Les bilans carbone que devront réaliser les entreprises auront un champ limité. Une exigence du Medef. Mais les sociétés cotées devront aller plus loin dès 2011
Il y a dix jours, associations et syndicats écrivaient au Premier ministre pour exiger que le seuil à partir duquel les entreprises soumises à l'obligation de rédiger un rapport sur le développement durable soit fixé à 500 salariés, et non pas 5.000 comme le demande le patronat (« Les Echos » du 19/01). Le débat porte maintenant sur le décret d'application exigeant des entreprises qu'elles réalisent tous les trois ans un bilan carbone. Le Medef a fait savoir au gouvernement qu'il souhaite limiter l'ampleur de l'analyse des émissions de gaz à effet de serre aux émissions dites directes, c'est-à-dire exclusivement celles provenant des usines, et à la génération d'électricité consommée par les équipements que l'entreprise détient. Sans aller au-delà. Le patronat considère que la méthodologie permettant de prendre en compte l'impact du transport des marchandises, de l'utilisation des produits par le consommateur et des sous-traitants n'est pas arrêté définitivement.

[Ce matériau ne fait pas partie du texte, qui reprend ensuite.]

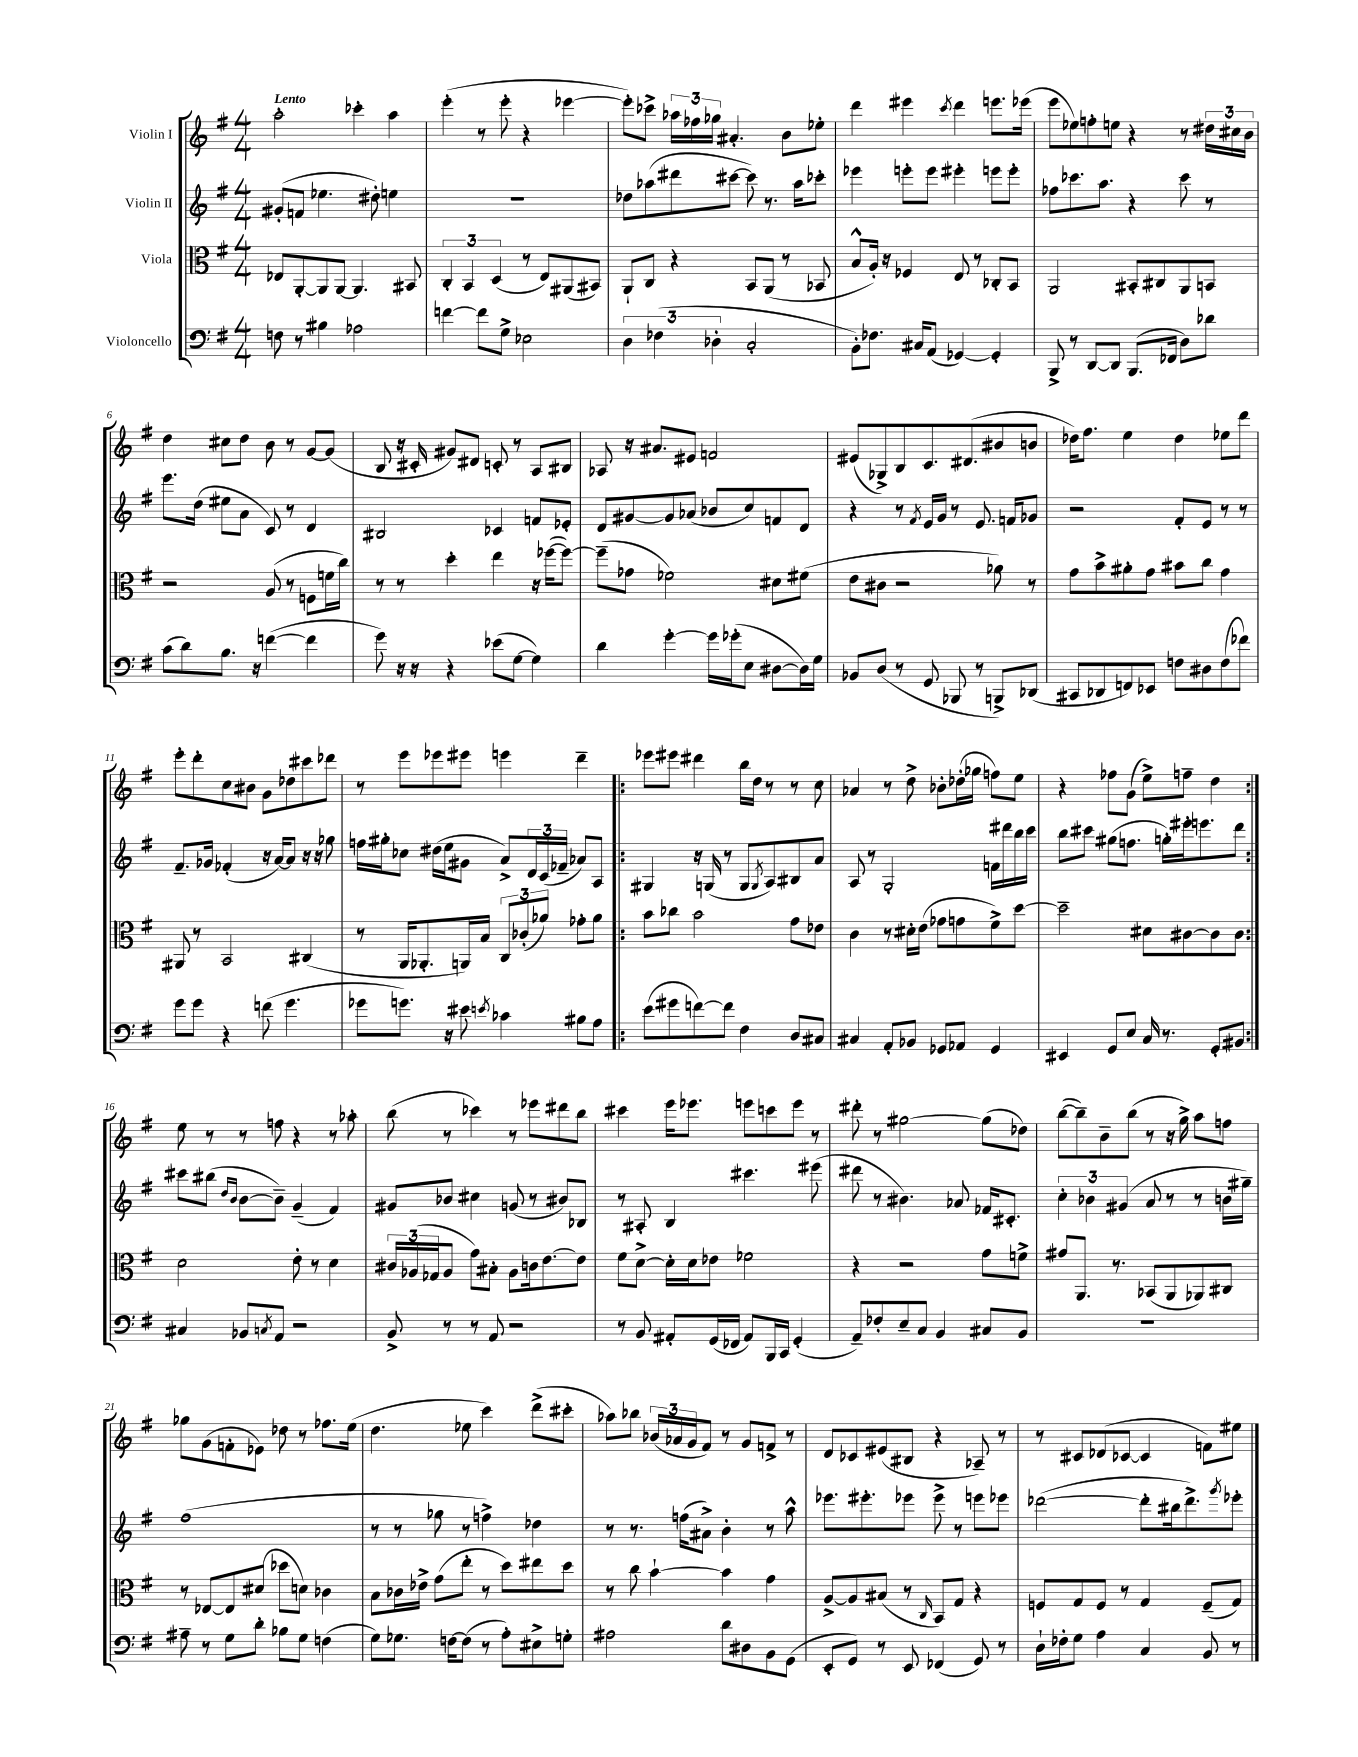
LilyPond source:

<<
\new StaffGroup <<
\new Staff = "s0" \with { instrumentName = "Violin I" } {
    \clef treble \key g \major \numericTimeSignature \time 4/4 \tempo "Lento"
    a''2-. ces'''4-. a''4 |
    e'''4-.( r8 e'''8-. r4 ees'''4~ |
    ees'''8-.) ces'''8-> \tuplet 3/2 { aes''16 fes''16 ges''16 } ais'4.-. b'8 ees''8-. |
    d'''4 eis'''4 \acciaccatura { c'''8 } d'''4 e'''8. ees'''16( |
    e'''8 ees''8) f''8-. e''8 r4 r8 \tuplet 3/2 { dis''16 cis''16 b'16 } |
    d''4 cis''8 d''8 b'8 r8 g'8~ g'8( |
    b8 r16 cis'16-. gis'8) dis'8 c'8-. r8 a8 bis8 |
    aes8 r16 ais'8. eis'8 f'2 |
    eis'8( ges8->) b8 c'8. dis'8.( bis'8 b'8 |
    des''16) fis''8. e''4 des''4 ees''8 d'''8 |
    e'''8-. d'''8-. c''8 bis'8 g'8 des''8 cis'''8 des'''8 |
    r8 e'''8 ees'''8 eis'''8 e'''4 d'''4-- |
    \repeat volta 2 { ees'''8 eis'''8 dis'''4 b''16 d''16 r8 r8 c''8 |
    aes'4 r8 d''8-> bes'8-. des''16-.( ges''16 f''8) e''8 |
    r4 fes''8 g'8( e''8->) f''8-- d''4 | }
    e''8 r8 r8 f''8 r4 r8 aes''8-. |
    b''8( r8 ces'''4) r8 ees'''8 dis'''8 b''8 |
    cis'''4 e'''16 ees'''8. e'''8 c'''8 e'''8 r8 |
    dis'''8-. r8 gis''2~ gis''8( des''8) |
    b''8~( b''8--) b'8-- b''8( r8 r16 g''16->) a''8 f''8 |
    ges''8 g'8( f'8-. ees'8) des''8 r8 fes''8. e''16( |
    d''4. ees''8 c'''4) d'''8->( cis'''8-. |
    aes''8) bes''8 \tuplet 3/2 { bes'16( aes'16 g'16 } fis'8) r8 g'8 f'8-> r8 |
    d'8 ces'8 eis'8( bis8 r4 aes8--) r8 |
    r8 cis'8 des'8( ces'8~ ces'4 f'8) eis''8 \bar "|." |
}
\new Staff = "s1" \with { instrumentName = "Violin II" } {
    \clef treble \key g \major \numericTimeSignature \time 4/4
    gis'8-.( f'8 ees''4. dis''8-.) e''4 |
    r1 |
    des''8 aes''8( dis'''8 cis'''8~ cis'''8) r8. aes''16 ces'''8-. |
    ees'''4 e'''8-. e'''8 eis'''4-. e'''8 e'''8-. |
    fes''8 ces'''8. a''8. r4 ces'''8 r8 |
    e'''8. d''16( eis''8 a'8 c'8) r8 d'4 |
    bis2 ces'4 f'8 ees'8-. |
    d'8 gis'8~ gis'8 aes'8( bes'8 c''8) f'8 d'8 |
    r4 r8 \acciaccatura { fis'8 } e'16 g'16 r8 e'8. f'16 ges'8 |
    r2 fis'8-. e'8 r8 r8 |
    fis'8.-- ges'16 fes'4-.( r16 a'16~) a'8 r16 r16 ges''8 |
    f''16 gis''16-. ces''8 dis''16( e''16 gis'8 a'8->) \tuplet 3/2 { d'16 c'16( fes'16-- } aes'8) a8 |
    \repeat volta 2 { gis4 r16 g16( r8 g8 \acciaccatura { g8 } a8) bis8 a'8 |
    a8 r8 g2-. f'16 dis'''16 b''16 c'''16 |
    b''8 cis'''8 gis''8( f''8. g''16-.) eis'''16-. e'''8. d'''8 | }
    cis'''8 bis''8( \grace { d''16 b'16 } b'8~ b'8--) g'4--( fis'4) |
    gis'8 bes'8 cis''4 g'8( r8 bis'8) bes8 |
    r8 ais8-. b4 cis'''4. eis'''8( |
    dis'''8 r8 bis'4.) aes'8 fes'16 cis'8.-. |
    \tuplet 3/2 { c''4-. bes'4 gis'4( } a'8 r8 r8 b'16 gis''16--) |
    fis''1( |
    r8 r8 ges''8 r8 f''4->) des''4 |
    r8 r8. f''16( ais'8->) b'4-. r8 a''8-^ |
    ees'''8. eis'''8.-. ees'''8 ees'''8-> r8 e'''8 ees'''8 |
    des'''2~( des'''8-. bis''16 des'''8.->) \acciaccatura { g'''8 } ees'''8-. \bar "|." |
}
\new Staff = "s2" \with { instrumentName = "Viola" } {
    \clef alto \key g \major \numericTimeSignature \time 4/4
    ees8 a,8~-. a,8 a,8~ a,4. bis,8 |
    \tuplet 3/2 { c4-. b,4 d4( } r8 e8) ais,8( bis,8) |
    a,8-! c8 r4 b,8 a,8( r8 bes,8 |
    b8-^ a16-.) r16 fes4 e8 r8 ces8-. b,8 |
    a,2 bis,8-. cis8 a,8 b,8 |
    r2 a8( r8 f8 f'16 c''16) |
    r8 r8 d''4-. e''4 r16 fes''16~( fes''8~) |
    fes''8--( ges'8 fes'2) dis'8 fis'8( |
    e'8 cis'8 r2 aes'8) r8 |
    g'8 b'8-> ais'8-. g'8 bis'8 c''8 g'4 |
    ais,8 r8 b,2 cis4( |
    r8 a,16 aes,8.-. a,16) b16 \tuplet 3/2 { c8 ces'8-.( aes'8) } ges'8-. aes'8 |
    \repeat volta 2 { b'8 ces''8 b'2 g'8 ees'8 |
    c'4 r8 dis'16-. e'16( ges'8 g'8 fis'8->) d''8~ |
    d''2-- dis'8 cis'8~ cis'8 cis'8 | }
    d'2 e'8-. r8 d'4 |
    \tuplet 3/2 { cis'16 aes16( ges16 } aes8 g'8) bis8-. aes8 c'16 e'8.~ e'8 |
    fis'8 d'8~-> d'16-. d'16 ees'8 fes'2 |
    r4 r2 g'8 f'8-> |
    gis'8 a,8. r8. bes,8( a,8 aes,8) cis8 |
    r8 ees8~ ees8 dis'8( des''8 d'8) ces'4 |
    b8 ces'16 ees'16-> g'8( e''8-. r8 d''8) eis''8 d''8 |
    r8 c''8 b'4~-! b'4 g'4 |
    a8~-> a8 bis8( r8 \grace { c16 } b,8) g8 r4 |
    f8 g8 f8 r8 g4 f8--( g8) \bar "|." |
}
\new Staff = "s3" \with { instrumentName = "Violoncello" } {
    \clef bass \key g \major \numericTimeSignature \time 4/4
    f8 r8 bis4 aes2 |
    f'4~ f'8 g8-> ees2 |
    \tuplet 3/2 { d4 fes4( des4-. } c2-. |
    b,8-.) fes8. cis16 a,8( ges,4~) ges,4-. |
    b,,8-> r8 d,8~ d,8 b,,8.( fes,16 d8) des'8 |
    c'8( d'8) b8. r16 f'4~( f'4 |
    g'8) r16 r16 r4 ees'8( g8~ g4) |
    d'4 g'4~-. g'16 ges'16-.( e8 dis8~ dis16) g16 |
    bes,8 d8( r8 g,8 bes,,8 r8 b,,8->) des,8( |
    cis,8 des,8 f,8) ees,8 f8 dis8 f8( fes'8) |
    g'8 g'8 r4 f'8( g'4. |
    ges'8 g'8.) r16 eis'8 \acciaccatura { e'8 } ces'4 bis8 a8 |
    \repeat volta 2 { e'8( gis'8 f'8~) f'8 fis4 d8 cis8 |
    cis4 a,8-. bes,8 ges,8 aes,8 ges,4 |
    eis,4 g,8 e8 c16 r8. g,8-. bis,8 | }
    cis4 bes,8 \acciaccatura { c8 } a,8 r2 |
    b,8-> r8 r8 a,8 r2 |
    r8 b,8 ais,8-. g,16( fes,16 ais,8) b,,16 c,16 g,4-.( |
    a,8--) fes8-. e8-- c8 b,4 cis8 b,8 |
    R1 |
    ais8-- r8 g8 d'8-. bes8 g8 f4( |
    g8) ges8. f16~ f8( r8 a8-.) eis8-> g8-. |
    ais2 d'8 dis8 b,8 g,8( |
    e,8-. g,8) r8 e,8 fes,4( g,8) r8 |
    d16-! fes16-. g8 a4 c4 b,8 r8 \bar "|." |
}
>>
>>
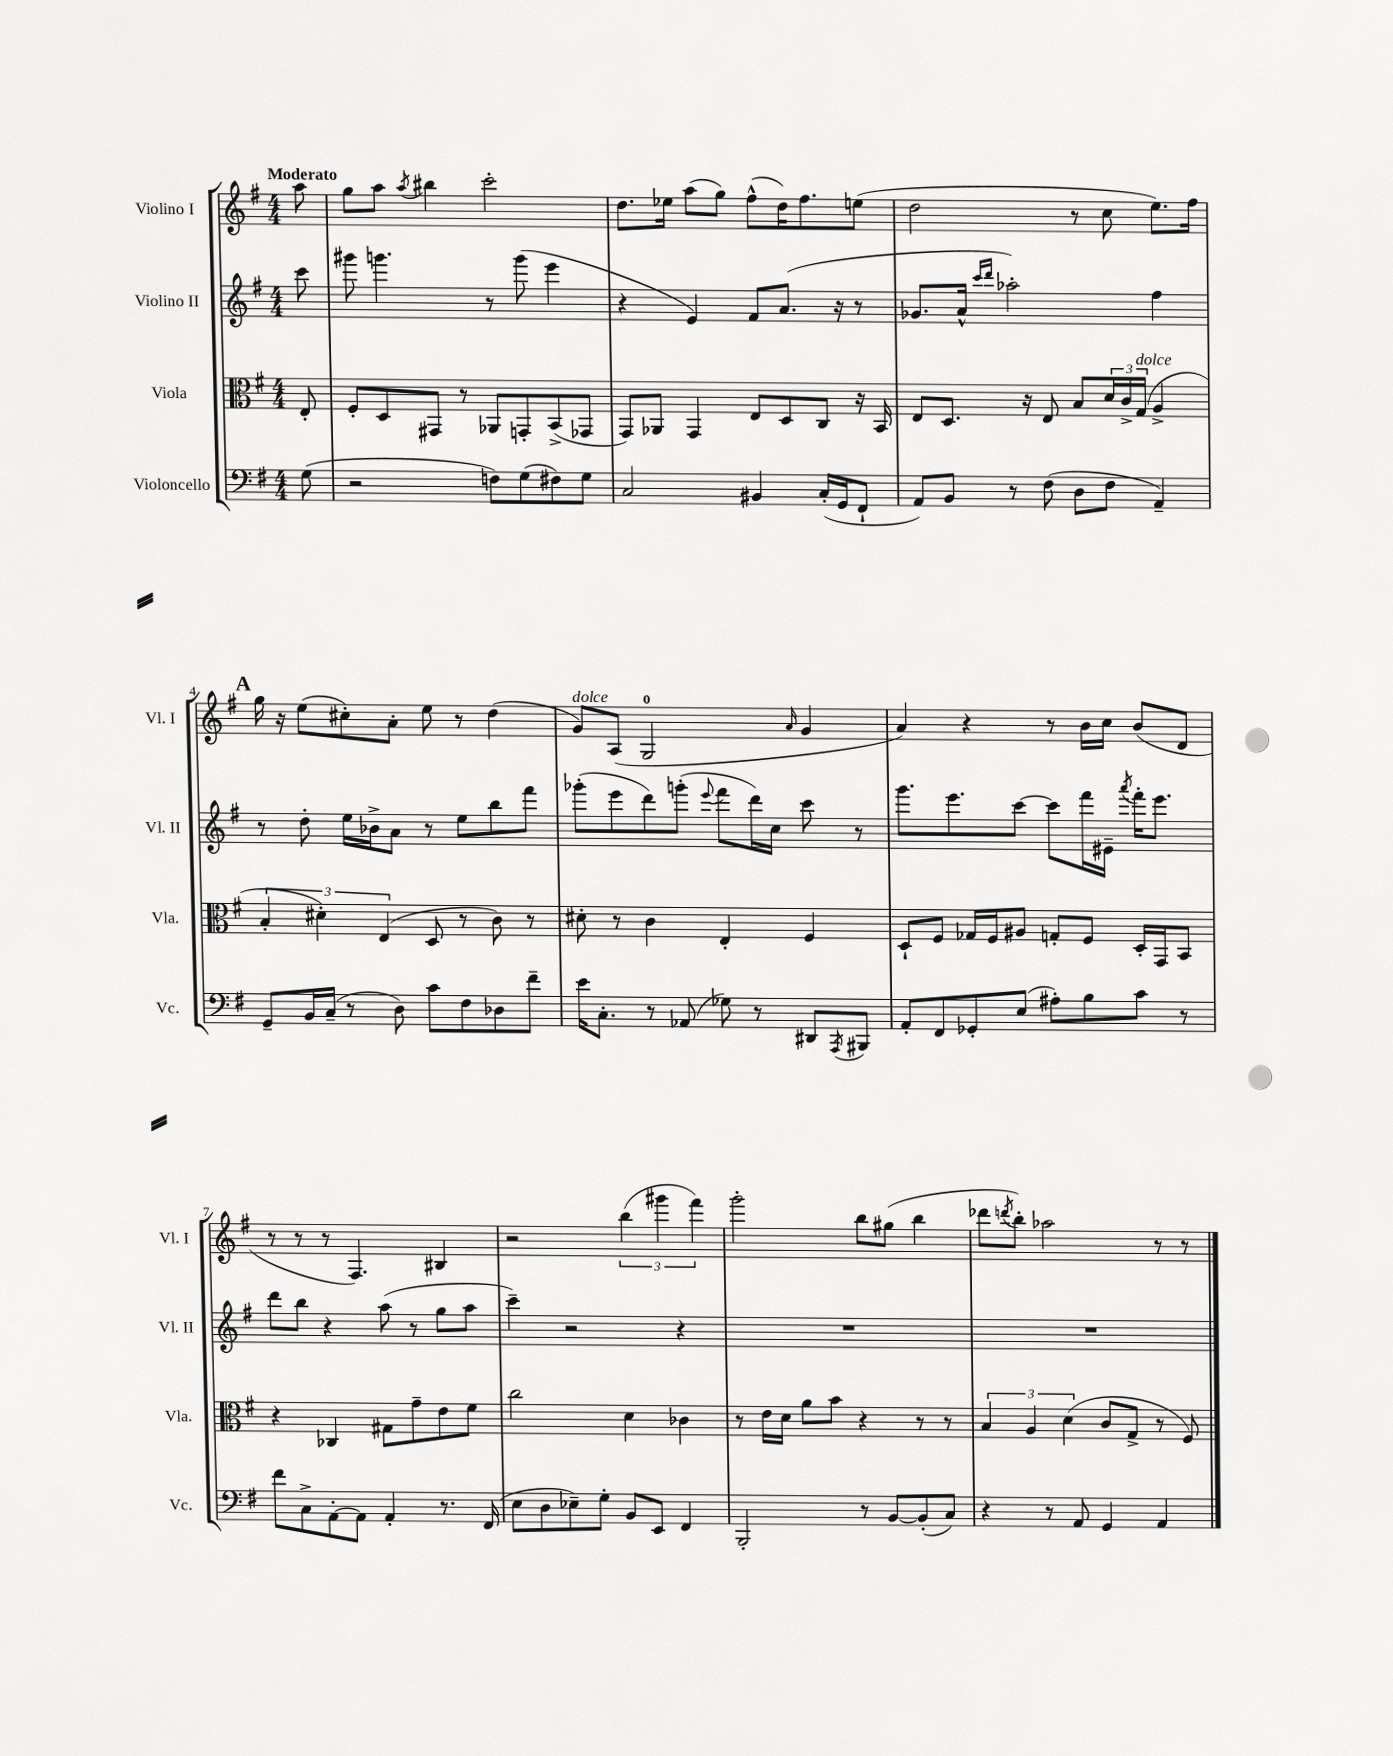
<<
\new StaffGroup <<
\new Staff = "s0" \with { instrumentName = "Violino I" shortInstrumentName = "Vl. I" } {
    \clef treble \key g \major \numericTimeSignature \time 4/4 \partial 8 \tempo "Moderato"
    a''8 |
    g''8 a''8 \acciaccatura { a''8 } bis''4 c'''2-. |
    d''8. ees''16 a''8( g''8) fis''8-^( d''16) fis''8. e''8( |
    d''2 r8 c''8 e''8.) fis''16 |
    \mark \markup { \bold "A" } g''16 r16 e''8( cis''8-.) a'8-. e''8 r8 d''4( |
    g'8^\markup { \italic "dolce" }) a8( g2-0 \grace { a'16 } g'4 |
    a'4) r4 r8 b'16 c''16 b'8( d'8 |
    r8 r8 r8 fis4.) bis4 |
    r2 \tuplet 3/2 { b''4( gis'''4 fis'''4) } |
    g'''2-. b''8 gis''8( b''4 |
    des'''8 \acciaccatura { d'''8 } b''8-.) aes''2 r8 r8 \bar "|." |
}
\new Staff = "s1" \with { instrumentName = "Violino II" shortInstrumentName = "Vl. II" } {
    \clef treble \key g \major \numericTimeSignature \time 4/4 \partial 8
    c'''8 |
    gis'''8 g'''4. r8 g'''8( e'''4 |
    r4 e'4) fis'8 a'8.( r16 r8 |
    ges'8. a'16-^ \grace { c'''16 d'''16 } aes''2-.) fis''4 |
    \mark \markup { \bold "A" } r8 d''8-. e''16 bes'16-> a'8 r8 e''8 b''8 fis'''8 |
    ges'''8-.( e'''8 d'''8) g'''8-.( \appoggiatura { e'''8 } fis'''8 d'''16) c''16 c'''8 r8 |
    g'''8. e'''8. c'''8~ c'''8 fis'''16 eis'16-- \acciaccatura { a'''8 } fis'''16-. e'''8. |
    d'''8 b''8 r4 a''8( r8 g''8 a''8 |
    c'''4--) r2 r4 |
    R1 |
    R1 \bar "|." |
}
\new Staff = "s2" \with { instrumentName = "Viola" shortInstrumentName = "Vla." } {
    \clef alto \key g \major \numericTimeSignature \time 4/4 \partial 8
    e8-. |
    fis8-. d8 gis,8 r8 aes,8 g,8-. b,8->( ges,8 |
    g,8) aes,8 g,4 e8 d8 c8 r16 b,16 |
    e8 d8. r16 e8 b8 \tuplet 3/2 { d'16 c'16-> g16^\markup { \italic "dolce" }( } a4-> |
    \mark \markup { \bold "A" } \tuplet 3/2 { b4-. dis'4-.) e4( } d8 r8 c'8) r8 |
    dis'8-. r8 c'4 e4-. fis4 |
    d8-! fis8 ges16 fis16 ais8 g8-. fis8 d16-. g,16 b,8 |
    r4 ces4 gis8 g'8-- e'8 fis'8 |
    c''2 d'4 ces'4 |
    r8 e'16 d'16 a'8 b'8 r4 r8 r8 |
    \tuplet 3/2 { b4 a4 d'4( } c'8 g8-> r8 fis8) \bar "|." |
}
\new Staff = "s3" \with { instrumentName = "Violoncello" shortInstrumentName = "Vc." } {
    \clef bass \key g \major \numericTimeSignature \time 4/4 \partial 8
    g8( |
    r2 f8) g8( fis8) g8 |
    c2 bis,4 c16-.( g,16 fis,8-! |
    a,8) b,8 r8 fis8( d8 fis8 a,4--) |
    \mark \markup { \bold "A" } g,8-- b,16 c16--( r8 d8) c'8 fis8 des8 fis'8-- |
    e'16 c8.-. r8 aes,8( ges8) r8 dis,8 \acciaccatura { a,,8 } bis,,8 |
    a,8-. fis,8 ges,8-. e8( ais8-.) b8 c'8 r8 |
    fis'8 c8-> a,8~-. a,8 a,4-. r8. fis,16( |
    e8 d8 ees8--) g8-. b,8 e,8 fis,4 |
    b,,2-. r8 b,8~ b,8-.( c8) |
    r4 r8 a,8 g,4 a,4 \bar "|." |
}
>>
>>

L'avertissement des experts
Selon nos informations, le gouvernement lui aurait partiellement donné raison. L'obligation pour les entreprises de plus de 500 salariés sera bien limitée comme l'a demandé le Medef. Mais les sociétés cotées devront aller plus loin dès 2011 et prendre en compte les émissions de CO2 liées au transport des marchandises, aux déplacements des salariés, et se pencher sur leurs achats. Depuis 2001, vote de la loi sur les nouvelles régulations d'entreprises, les sociétés cotées devaient publier chaque année un rapport développement durable avec notamment des éléments relatifs à la consommation énergétique et aux mesures prises pour améliorer l'efficacité énergétique et le recours aux énergies renouvelables.
Nouvellement créée, l'association des experts qui réalisent les bilans d'émission de CO2 (APCC) avait pourtant écrit la semaine dernière au Premier ministre pour lui rappeler que les principaux leviers d'action pour réduire les émissions de gaz à effet de serre (optimisation du fret, éco-conception des produits) ne seraient pas pris en compte par les chefs d'entreprise si l'on adoptait une vision trop restrictive de l'analyse. Une maison d'édition réalise par exemple plus de 90 % de ses émissions à travers les achats de papier qui ne seront pas pris en compte. L'APCC avait même rappelé que, fin 2009, le député UMP Michel Havard, chargé par le président de la République de plancher sur le sujet, avait préconisé de prendre en compte les émissions indirectes mais de se concentrer sur les transports et les achats.